“Akwaaba, Tamara and Kait!”
With open arms and friendly faces, Tamara Bauer, leadership studies instructor, and Kait Long, program administrator, were welcomed into the country of Ghana this October. Bauer and Long had the unique opportunity to facilitate adaptive and strength-based leadership training to African leaders working in both the environmental and health-care sectors while deepening their relationship with two of our Kansas State Mandela Washington Fellows graduates: Ruby Goka and Stephen Ofori.
Bauer and Long received a Reciprocal Exchange grant, a component of the Mandela Washington Fellowship. This grant supports diverse projects and allows Americans to travel to Africa to engage in meaningful work and build upon connections developed with young African Leaders during their Mandela Washington Fellowship.
The first workshop that Bauer and Long facilitated took place in Kumasi, the second largest city in Ghana. The workshop engaged leaders working in the environmental sector, focusing on the overall approaches to exercising adaptive leadership. Adaptive leadership is the ‘practice of mobilizing people to tackle tough challenges and thrive’ (Heifetz, et al., 2009). Bauer and Long created a space for participants to identify their aspirations for their organization or area of work and the current reality while sharing tools and language to make progress.
“It was amazing to see the progress the workshop participants were making in the environmental sector. We learned from managers of conserved forests and zoos, individuals working in sustainable crop production, and college students studying natural resource management,” said Long. “Their work is inspiring and is creating safer, cleaner communities for individuals and families in the Ashanti region.”
The second workshop delivered training to department heads and hospital administration at Volta Regional Hospital in Ho, that Ruby Goka, 2017 Mandela Washington Fellow, works at as a dentist.
“We know that leadership begins with self – and that understanding self is essential in order to create change with others and with our communities,” said Bauer. “The workshop integrated research, readings, and frameworks from Gallup’s StrengthsQuest. Participants completed a Strengths assessment prior to the session and copies of their personalized report were given during the workshop.”
Throughout the workshops, participants learned more about building strengths-based teams and how engagement and employee satisfaction can increase when individuals deploy their strengths.
The workshop helped participants see how capitalizing on individual and group strengths can allow participants to see their teams in new ways.
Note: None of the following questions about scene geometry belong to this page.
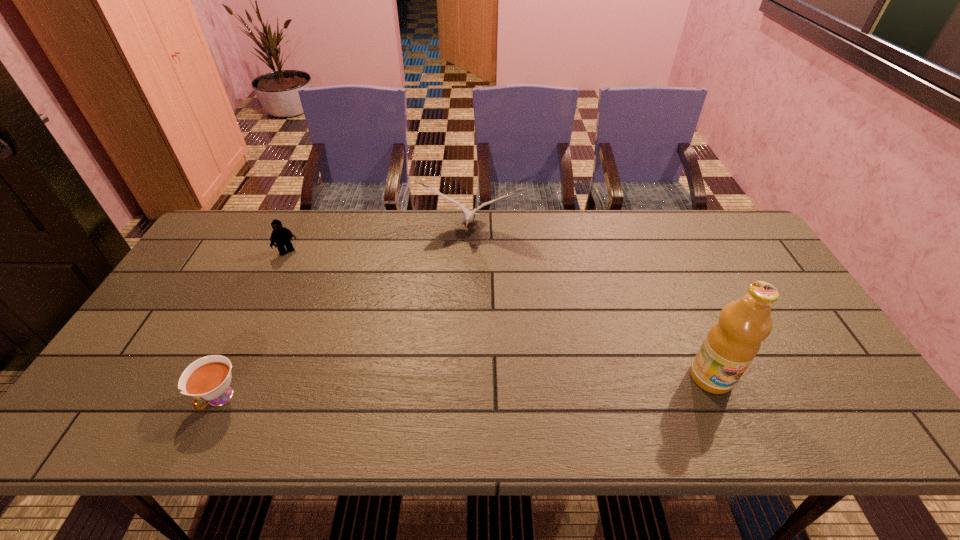
The height and width of the screenshot is (540, 960). In order to click on free region located 0.210m on the face of the third tallest object in this screenshot , I will do `click(323, 293)`.

Identify the location of free spot located 0.320m on the face of the third tallest object. This screenshot has height=540, width=960. (341, 315).

This screenshot has width=960, height=540. I want to click on gull that is at the far edge, so click(x=469, y=216).

I want to click on Lego positioned at the far edge, so click(x=280, y=235).

Locate an element on the screen. teacup located in the near edge section of the desktop is located at coordinates (208, 378).

Locate an element on the screen. Image resolution: width=960 pixels, height=540 pixels. olive oil located in the near edge section of the desktop is located at coordinates (731, 344).

The height and width of the screenshot is (540, 960). In order to click on vacant space at the far edge in this screenshot , I will do `click(301, 239)`.

You are a GUI agent. You are given a task and a screenshot of the screen. Output one action in this format:
    pyautogui.click(x=<x>, y=<y>)
    Task: Click on the free space at the near edge of the desktop
    The image size is (960, 540).
    Given the screenshot: What is the action you would take?
    pyautogui.click(x=461, y=386)

Where is `free space at the right edge of the desktop`? free space at the right edge of the desktop is located at coordinates (759, 257).

Identify the location of vacant space at the far left corner of the desktop. This screenshot has height=540, width=960. (221, 225).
Participants were introduced to the strengths philosophy, which puts a focus on appreciating others while strategically creating a culture where strengths are noticed and recognized.
“The pressures on the individuals who work at the hospital are many, and creating the time and space for department heads and administrators in the hospital to identify and talk through leadership opportunities to better their overall work and purpose was invaluable,” Bauer said.
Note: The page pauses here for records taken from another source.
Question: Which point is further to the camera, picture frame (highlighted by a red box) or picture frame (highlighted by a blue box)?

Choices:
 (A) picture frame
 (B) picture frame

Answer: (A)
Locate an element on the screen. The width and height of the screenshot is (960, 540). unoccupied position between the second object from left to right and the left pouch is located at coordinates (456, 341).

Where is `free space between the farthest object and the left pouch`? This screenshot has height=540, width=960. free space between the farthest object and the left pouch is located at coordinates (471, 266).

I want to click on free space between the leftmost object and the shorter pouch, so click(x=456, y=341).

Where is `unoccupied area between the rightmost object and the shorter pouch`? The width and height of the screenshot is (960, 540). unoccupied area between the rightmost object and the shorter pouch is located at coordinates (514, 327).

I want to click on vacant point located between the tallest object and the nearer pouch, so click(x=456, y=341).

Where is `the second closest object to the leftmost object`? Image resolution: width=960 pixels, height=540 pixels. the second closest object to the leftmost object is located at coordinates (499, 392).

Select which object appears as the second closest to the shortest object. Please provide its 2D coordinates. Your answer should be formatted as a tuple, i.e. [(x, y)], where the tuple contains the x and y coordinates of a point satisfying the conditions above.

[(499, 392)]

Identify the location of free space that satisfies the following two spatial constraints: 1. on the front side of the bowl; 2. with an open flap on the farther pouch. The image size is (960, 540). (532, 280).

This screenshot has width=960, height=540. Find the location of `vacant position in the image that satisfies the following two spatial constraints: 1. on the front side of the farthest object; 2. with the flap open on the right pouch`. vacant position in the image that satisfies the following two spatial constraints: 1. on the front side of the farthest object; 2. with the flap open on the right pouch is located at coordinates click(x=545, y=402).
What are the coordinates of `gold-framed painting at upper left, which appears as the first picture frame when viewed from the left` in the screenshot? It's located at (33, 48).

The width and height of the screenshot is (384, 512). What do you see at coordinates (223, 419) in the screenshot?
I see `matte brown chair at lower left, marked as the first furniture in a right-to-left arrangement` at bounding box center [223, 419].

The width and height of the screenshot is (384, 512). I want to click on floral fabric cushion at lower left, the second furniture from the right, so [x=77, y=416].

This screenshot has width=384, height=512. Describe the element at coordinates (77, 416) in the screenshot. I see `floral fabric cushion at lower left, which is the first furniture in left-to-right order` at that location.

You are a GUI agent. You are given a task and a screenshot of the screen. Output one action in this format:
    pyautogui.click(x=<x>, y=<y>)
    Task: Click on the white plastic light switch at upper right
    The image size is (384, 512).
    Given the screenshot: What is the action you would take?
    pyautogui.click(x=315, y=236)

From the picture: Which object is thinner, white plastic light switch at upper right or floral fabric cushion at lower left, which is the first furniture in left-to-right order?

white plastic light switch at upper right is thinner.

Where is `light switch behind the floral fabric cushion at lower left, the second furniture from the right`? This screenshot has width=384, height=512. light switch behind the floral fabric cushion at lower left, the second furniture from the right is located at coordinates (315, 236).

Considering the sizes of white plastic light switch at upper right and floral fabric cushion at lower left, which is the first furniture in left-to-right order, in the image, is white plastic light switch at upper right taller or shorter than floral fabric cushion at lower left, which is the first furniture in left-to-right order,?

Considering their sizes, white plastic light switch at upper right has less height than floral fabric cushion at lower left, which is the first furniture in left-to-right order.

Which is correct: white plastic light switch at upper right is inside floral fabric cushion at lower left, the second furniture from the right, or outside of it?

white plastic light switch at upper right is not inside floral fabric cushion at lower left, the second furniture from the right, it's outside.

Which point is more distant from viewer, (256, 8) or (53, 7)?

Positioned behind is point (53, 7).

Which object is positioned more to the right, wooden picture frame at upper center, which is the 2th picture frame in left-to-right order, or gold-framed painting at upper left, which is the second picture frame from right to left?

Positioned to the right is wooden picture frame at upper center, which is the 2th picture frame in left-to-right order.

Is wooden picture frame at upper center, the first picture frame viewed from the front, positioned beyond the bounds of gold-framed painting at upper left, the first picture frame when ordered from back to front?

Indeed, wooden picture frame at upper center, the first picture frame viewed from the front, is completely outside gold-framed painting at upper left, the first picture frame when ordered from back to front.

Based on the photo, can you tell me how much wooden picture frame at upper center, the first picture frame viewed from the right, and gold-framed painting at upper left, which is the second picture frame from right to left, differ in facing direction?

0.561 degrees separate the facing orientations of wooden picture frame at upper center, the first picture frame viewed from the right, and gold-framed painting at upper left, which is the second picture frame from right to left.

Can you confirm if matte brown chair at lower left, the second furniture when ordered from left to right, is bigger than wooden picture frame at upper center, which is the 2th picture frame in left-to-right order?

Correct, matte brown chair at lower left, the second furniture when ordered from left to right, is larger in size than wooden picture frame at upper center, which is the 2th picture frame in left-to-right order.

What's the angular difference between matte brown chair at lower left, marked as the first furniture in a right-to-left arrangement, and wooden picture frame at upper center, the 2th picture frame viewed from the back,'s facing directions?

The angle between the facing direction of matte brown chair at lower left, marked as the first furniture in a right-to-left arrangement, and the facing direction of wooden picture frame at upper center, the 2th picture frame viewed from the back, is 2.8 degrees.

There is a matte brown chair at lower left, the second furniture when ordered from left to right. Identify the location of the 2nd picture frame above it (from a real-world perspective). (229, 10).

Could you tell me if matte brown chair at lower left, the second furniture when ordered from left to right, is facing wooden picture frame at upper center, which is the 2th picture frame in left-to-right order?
While in Kumasi, Bauer and Long traveled to Mamponteng to visit Our Lady of Grace Senior High School. Mary Lynn and Warren Staley, friends and supporters of the Staley School, have led and financially contributed to the construction of the secondary high school. Stephen Ofori, 2016 Mandela Washington Fellow, and his colleagues joined them as well. After touring the campus and meeting with students, Stephen and his colleagues intend to partner with the school and begin a student club as part of A Rocha Ghana youth clubs.
“It was a special experience to visit Ruby and Stephen, to meet their colleagues and visit them in their own communities. Even with hearing much about their work during their time at K-State, physically being present and learning with them was a unique opportunity,” Long said.
Before embarking on the journey back home, Long and Bauer were able to connect with our 2018 Ghanaian Fellow, Abigail Larbi, on their final day in Accra. “We all spent the day together, and we were able to introduce Abigail and Ruby to one another. We believe their relationship could lead to additional collaborations across the country,” Long said.
“Overall, the opportunity to travel to Ghana and see Ruby, Stephen and Abigail in their communities and places of work was a phenomenal learning experience,” said Bauer. “This reciprocal grant allowed us the chance to collaborate in new ways and build even stronger understandings among one another and collective work as we seek to exercise leadership in our changing world.”